I hadn’t expected this reply Tweet to get so many likes, probably a record for me.

   It is true. That book was NZ$4·99 in 1979, when it was offered through the Lucky Book Club at school, at a time when many books were still priced in cents. Some kids in the class got it, and I admit I was a bit envious, but not having a book in an area that interested you can drive creativity. While my parents didn’t make a heck of a lot in the 1970s—we flatted and didn’t own our own car at this point—they would have splashed out if I really insisted on it. After all, they were sending me to a private school and their sacrifice was virtually never going out. (I only recall one night in those days when my parents had a “date night” and my maternal grandmother looked after me—and that was to see Superman II.) But when you grow up having an understanding that, as an immigrant family that had to largely start from scratch in a new country, you have a rough idea of what’s expensive, and five bucks for a book was expensive.
   As an adult—even when I was a young man starting out in my career—I did not regret not having this book.

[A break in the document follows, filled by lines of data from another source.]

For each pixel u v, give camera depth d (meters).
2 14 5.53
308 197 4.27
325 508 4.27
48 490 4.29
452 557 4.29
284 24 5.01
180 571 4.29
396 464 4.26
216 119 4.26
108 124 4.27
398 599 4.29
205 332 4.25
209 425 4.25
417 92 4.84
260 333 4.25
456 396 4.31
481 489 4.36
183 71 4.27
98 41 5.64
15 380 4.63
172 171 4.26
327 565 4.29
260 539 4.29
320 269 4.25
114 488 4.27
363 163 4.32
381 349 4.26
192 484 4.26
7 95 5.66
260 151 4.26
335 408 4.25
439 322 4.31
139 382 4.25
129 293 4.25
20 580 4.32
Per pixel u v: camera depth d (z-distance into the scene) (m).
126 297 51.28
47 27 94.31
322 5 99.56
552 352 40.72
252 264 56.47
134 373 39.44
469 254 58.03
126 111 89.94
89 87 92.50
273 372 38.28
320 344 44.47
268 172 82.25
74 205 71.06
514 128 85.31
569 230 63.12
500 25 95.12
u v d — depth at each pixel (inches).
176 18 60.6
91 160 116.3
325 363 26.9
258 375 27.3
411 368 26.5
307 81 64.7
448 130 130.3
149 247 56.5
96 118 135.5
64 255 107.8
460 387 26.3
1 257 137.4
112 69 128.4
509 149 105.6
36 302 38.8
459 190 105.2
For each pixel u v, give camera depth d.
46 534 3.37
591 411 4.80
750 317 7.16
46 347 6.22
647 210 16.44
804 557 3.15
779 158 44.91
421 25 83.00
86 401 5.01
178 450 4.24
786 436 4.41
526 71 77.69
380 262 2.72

   Someone in the thread asked if I ever wound up buying it. I never did: as a teenager I managed to get my hands on a very worn Letraset catalogue, which ultimately proved far more interesting. But it is good to know that, thanks in large part to my parents’ and grandmother’s sacrifices, and those in my partner’s family who helped her in her earlier years, we could afford to buy this book if anyone in our family asks for it.

Were we fleeing anything when we came to Aotearoa? We left Hong Kong in 1976 because my parents were worried about what China would do to the place. In other words, what’s happening now is what they hoped for me to avoid. They called it, in the 1970s. And here I am.